Another modification was made to allow maintainers easier access to the sensor turret. “There is no need to remove the wire strike feature which used to hinder maintainers getting access to subcomponents within the turret. It used to take up to 13 hours and require the swapping out of the line replaceable unit – a job that had to be done off the flight line. Now the two-level maintenance design allows the replacement of modules on the flight line – some as quickly as 30 minutes.”

Eldredge expects turret reliability to be improved by up to 40 percent and aircraft will stay on the flight line longer instead of having to be removed for component changes.

Joint Light Tactical Vehicle (JLTV)

Oshkosh’s Mike Ivy, senior vice president, International Programmes stated that the various options for the Joint Light Tactical Vehicle (JLTV) fleet were as a result of the company funding its own research and development budget.

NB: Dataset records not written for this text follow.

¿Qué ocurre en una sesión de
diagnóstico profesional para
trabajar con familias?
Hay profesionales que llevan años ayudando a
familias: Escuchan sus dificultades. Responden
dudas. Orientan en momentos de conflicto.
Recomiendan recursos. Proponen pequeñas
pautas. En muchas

However, Oshkosh has partnered with several companies to produce versions for different functions and capabilities. Joined by L3Harris, the L-ATV C2 has been turned into a command and control centre. Working with UVision to incorporate its Hero-120 tactical loitering munition.

The top mounted launcher can carry up to six systems, each with a 3.5kg warhead and with a loitering flight time up to one hour. An additional JLTV was displayed with Elbit’s Spear, vehicle mounted 120mm soft recoil motor system.

Earlier in September, it had been announced that the US Marine Corps (USMC) was planning to acquire 15,390 JLTVs as direct one-for-one replacements for its legacy HMMWVs fleet.

The Oshkosh / Uvision Joint Light Tactical Vehicle with added punch – a battery of six Hero-120 loitering munitions.

LOMAH (location of miss and hit)

Meggitt’s Stationary Infantry Target with clever miss and hit target indicator device to make range work much more simple.

Before AUSA began, Meggitt Training Systems announced that it had won a $48 million contract to supply Aerial Weapons Scoring Systems (AWSS) to the US Army.

During the show it was promoting its Stationary Infantry Target (SIT) with LOMAH (location of miss and hit), The SIT is an adaptable training device that can house a variety of target silhouettes.

However, it is the technology within the LOMAH that has added a new dimension to target shooting. As the company states, it measures “the precise time of a bullet’s supersonic shock wave passing over a ballistically protected microphone sensor array.”

This gives not only a precise location of the strike, which is presented to the shooter through a graphical image “on the shooter’s firing point computer.”